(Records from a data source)
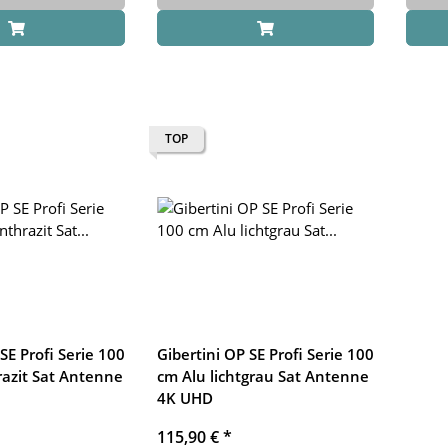
TOP
SE Profi Serie 100
Gibertini OP SE Profi Serie 100
azit Sat Antenne
cm Alu lichtgrau Sat Antenne
4K UHD
115,90 €
*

▸ **REQUIRED WORK**: Give the data above again in full and unchanged, skipping the pictures.

▸ **RESPONSE FOR THIS EXERCISE**:
TOP
SE Profi Serie 100
Gibertini OP SE Profi Serie 100
azit Sat Antenne
cm Alu lichtgrau Sat Antenne
4K UHD
115,90 €
*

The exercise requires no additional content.